Dark, mystical, sweet, oriental — that’s exactly what I expected it to be. Can it be that my nose was wrong all those years ago?
I order a generic copy from a local manufacturer just to assess it anew. And it’s gorgeous, even if a bit old-fashioned. What? I don’t remember it smelling so beautifully. Why?
I MUST HAVE IT!
I track one of the more or less affordable dupes recommended by the community and give it a try. It’s a bit more spicy than the generic I tried, but still lovely. Can it be that I’ve made a horrible mistake all those years ago? I kick myself for not giving it more time to develop or just grabbing the biggest bottle available just to have it. I must have it!
My husband listens to me going on obsessively about Midnight Poison and one evening produces a small vial with a dark blue cap — a precious decant of the original. Even before I unveil the many layers of bubble wrap it’s lovingly swaddled into, I begin to perceive something painfully familiar, something that makes me nostalgic and wistful, something that brings me back. Far back, farther than that first sniff at Sephora, farther than the Goth Cinderella TV ad. Way-way back to my childhood.
It’s the sweet smell of rose and vanilla that emanated from a coral-colored clamshell box my mother gave me to play with when I was maybe four or five. It looked like a powder case, but inside it, there were grooves in white plastic — beds that used to host tiny vials of oil perfumes — or so my mother told me, I only remember the empty box and the smell.
The smell… Soft and caressing as sunlight, sweet as summer fruit, warm as beach sand. It’s the smell of dreams lost in the mists of time, safe childcare rooms, happy storybooks, my first summer by the sea.
Why does this perfume smell so different to what I remember trying it in the store? Why does it speak to my soul now?
When I wear it, I feel safe and loved. I feel invincible. I feel beautiful, strong, worthy. I don’t know why other people love Midnight Poison — they must have their unique personal reasons. But for me, it’s the smell of my mother’s love, before she became anxious and depressed. When she was young and happy, still used perfumes and eyeshadows, danced at parties — and didn’t cry.
It’s the smell of safety and happiness, before distress, before the world became bleak and hostile. It’s the smell of a fairy tale before it became real.
Midnight Poison smells of roses reminding me of my lost home — a land that was famous for the rose oil industry, among other things. It smells of vanilla — sweet, warm, and delectable. Yet it has this dark and melancholic side to it, making it strong and beguiling instead of saccharine and soppy. Those citruses and patchouli that scared me off when I wasn’t ready empower me now. They are there to ward off evil, to shield against all nastiness in the world.

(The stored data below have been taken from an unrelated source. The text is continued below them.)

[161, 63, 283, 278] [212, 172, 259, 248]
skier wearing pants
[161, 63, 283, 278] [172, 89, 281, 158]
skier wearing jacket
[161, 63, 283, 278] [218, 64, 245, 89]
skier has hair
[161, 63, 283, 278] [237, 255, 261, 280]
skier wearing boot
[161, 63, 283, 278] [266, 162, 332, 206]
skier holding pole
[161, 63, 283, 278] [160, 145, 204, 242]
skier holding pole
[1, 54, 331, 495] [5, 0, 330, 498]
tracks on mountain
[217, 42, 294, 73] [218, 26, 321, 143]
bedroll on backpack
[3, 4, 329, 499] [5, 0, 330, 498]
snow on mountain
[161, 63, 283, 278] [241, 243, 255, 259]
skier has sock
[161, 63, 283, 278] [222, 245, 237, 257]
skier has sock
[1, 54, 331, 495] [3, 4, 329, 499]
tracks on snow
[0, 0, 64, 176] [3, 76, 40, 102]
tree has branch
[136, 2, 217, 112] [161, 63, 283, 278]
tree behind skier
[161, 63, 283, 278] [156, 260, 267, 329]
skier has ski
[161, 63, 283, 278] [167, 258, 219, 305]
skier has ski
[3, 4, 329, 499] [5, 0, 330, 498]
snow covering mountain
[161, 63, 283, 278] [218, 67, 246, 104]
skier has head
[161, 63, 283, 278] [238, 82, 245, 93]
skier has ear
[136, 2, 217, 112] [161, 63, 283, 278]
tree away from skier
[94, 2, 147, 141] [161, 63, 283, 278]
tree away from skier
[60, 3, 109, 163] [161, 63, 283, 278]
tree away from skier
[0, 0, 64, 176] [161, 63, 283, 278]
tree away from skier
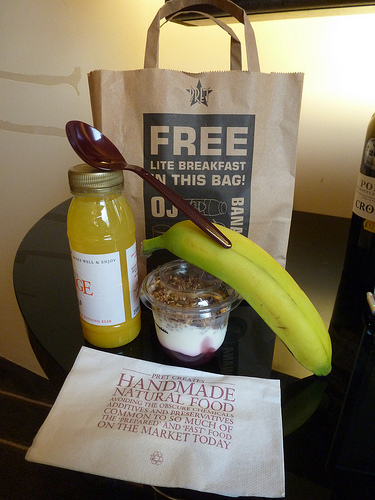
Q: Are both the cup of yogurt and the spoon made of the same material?
A: Yes, both the cup and the spoon are made of plastic.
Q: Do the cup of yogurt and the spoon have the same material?
A: Yes, both the cup and the spoon are made of plastic.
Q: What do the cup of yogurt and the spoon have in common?
A: The material, both the cup and the spoon are plastic.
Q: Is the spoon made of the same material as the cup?
A: Yes, both the spoon and the cup are made of plastic.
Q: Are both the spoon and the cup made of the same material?
A: Yes, both the spoon and the cup are made of plastic.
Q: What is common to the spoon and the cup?
A: The material, both the spoon and the cup are plastic.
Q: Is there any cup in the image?
A: Yes, there is a cup.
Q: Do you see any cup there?
A: Yes, there is a cup.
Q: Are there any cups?
A: Yes, there is a cup.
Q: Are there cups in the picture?
A: Yes, there is a cup.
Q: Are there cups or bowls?
A: Yes, there is a cup.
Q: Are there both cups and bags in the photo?
A: Yes, there are both a cup and a bag.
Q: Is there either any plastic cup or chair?
A: Yes, there is a plastic cup.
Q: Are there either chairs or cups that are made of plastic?
A: Yes, the cup is made of plastic.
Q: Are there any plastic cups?
A: Yes, there is a cup that is made of plastic.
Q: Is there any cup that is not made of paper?
A: Yes, there is a cup that is made of plastic.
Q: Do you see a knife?
A: No, there are no knives.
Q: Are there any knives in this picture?
A: No, there are no knives.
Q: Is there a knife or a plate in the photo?
A: No, there are no knives or plates.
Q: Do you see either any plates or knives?
A: No, there are no knives or plates.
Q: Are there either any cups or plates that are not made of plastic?
A: No, there is a cup but it is made of plastic.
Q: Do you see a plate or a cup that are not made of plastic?
A: No, there is a cup but it is made of plastic.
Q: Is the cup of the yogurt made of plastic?
A: Yes, the cup is made of plastic.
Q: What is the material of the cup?
A: The cup is made of plastic.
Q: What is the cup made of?
A: The cup is made of plastic.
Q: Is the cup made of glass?
A: No, the cup is made of plastic.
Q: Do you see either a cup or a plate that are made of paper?
A: No, there is a cup but it is made of plastic.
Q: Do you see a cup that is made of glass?
A: No, there is a cup but it is made of plastic.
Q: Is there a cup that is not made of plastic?
A: No, there is a cup but it is made of plastic.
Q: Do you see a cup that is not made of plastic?
A: No, there is a cup but it is made of plastic.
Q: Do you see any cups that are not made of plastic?
A: No, there is a cup but it is made of plastic.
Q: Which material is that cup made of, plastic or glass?
A: The cup is made of plastic.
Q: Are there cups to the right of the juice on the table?
A: Yes, there is a cup to the right of the juice.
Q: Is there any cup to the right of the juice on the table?
A: Yes, there is a cup to the right of the juice.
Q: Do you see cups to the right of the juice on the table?
A: Yes, there is a cup to the right of the juice.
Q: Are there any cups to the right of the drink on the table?
A: Yes, there is a cup to the right of the juice.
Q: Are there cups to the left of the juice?
A: No, the cup is to the right of the juice.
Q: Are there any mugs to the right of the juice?
A: No, there is a cup to the right of the juice.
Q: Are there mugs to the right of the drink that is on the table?
A: No, there is a cup to the right of the juice.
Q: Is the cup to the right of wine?
A: No, the cup is to the right of the juice.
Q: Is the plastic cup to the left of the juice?
A: No, the cup is to the right of the juice.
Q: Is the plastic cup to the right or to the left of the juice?
A: The cup is to the right of the juice.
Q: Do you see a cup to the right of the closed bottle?
A: Yes, there is a cup to the right of the bottle.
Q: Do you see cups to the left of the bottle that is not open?
A: No, the cup is to the right of the bottle.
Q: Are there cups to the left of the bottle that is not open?
A: No, the cup is to the right of the bottle.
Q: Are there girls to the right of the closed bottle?
A: No, there is a cup to the right of the bottle.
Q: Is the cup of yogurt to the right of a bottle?
A: Yes, the cup is to the right of a bottle.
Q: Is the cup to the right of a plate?
A: No, the cup is to the right of a bottle.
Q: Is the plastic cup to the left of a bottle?
A: No, the cup is to the right of a bottle.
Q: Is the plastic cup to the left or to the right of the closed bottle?
A: The cup is to the right of the bottle.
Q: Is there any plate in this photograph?
A: No, there are no plates.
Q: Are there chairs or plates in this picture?
A: No, there are no plates or chairs.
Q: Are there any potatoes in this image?
A: No, there are no potatoes.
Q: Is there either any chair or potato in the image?
A: No, there are no potatoes or chairs.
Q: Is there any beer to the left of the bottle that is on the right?
A: No, there is breakfast to the left of the bottle.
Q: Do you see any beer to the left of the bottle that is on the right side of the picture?
A: No, there is breakfast to the left of the bottle.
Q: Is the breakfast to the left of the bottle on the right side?
A: Yes, the breakfast is to the left of the bottle.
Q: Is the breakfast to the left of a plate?
A: No, the breakfast is to the left of the bottle.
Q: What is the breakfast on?
A: The breakfast is on the table.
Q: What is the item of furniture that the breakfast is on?
A: The piece of furniture is a table.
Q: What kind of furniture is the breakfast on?
A: The breakfast is on the table.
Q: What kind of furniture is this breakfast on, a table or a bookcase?
A: The breakfast is on a table.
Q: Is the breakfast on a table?
A: Yes, the breakfast is on a table.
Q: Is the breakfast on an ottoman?
A: No, the breakfast is on a table.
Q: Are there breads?
A: No, there are no breads.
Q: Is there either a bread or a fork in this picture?
A: No, there are no breads or forks.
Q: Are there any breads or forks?
A: No, there are no breads or forks.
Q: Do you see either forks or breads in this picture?
A: No, there are no breads or forks.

I eventually saved up and I got myself a full bottle of it. Not because it’s discontinued and rare, a true gem to have in any collection (and my collection that started with attempts to find a dupe for Midnight Poison is now spiraling out of control).
No. It’s because of how it makes me feel and what it conjures up from the depth of my memory. It gives me the peace that I lost and the confidence that I always lacked. It completes me and makes me an enchantress who has the power to shape the world as she pleases. An irresistible beautiful witch who can do anything — if she wishes to.
Perfumes are real magic potions — now I know it. The only trick is to find the one that fits you just so. I am one of those unfortunate souls whose potion was discontinued — or fortunate enough to find something so perfectly fitting. That’s a matter of perspective.
Look for yours before it’s lost forever. I promise it exists — your elixir of power, your breath of life, your secret weapon, your consolation, your window to the past — or future, perfumes can do that, you know. Look, try, sniff, perceive, be insatiable — close your eyes and let your heart decide what it desires. This journey, however long, is worth every twist and turn.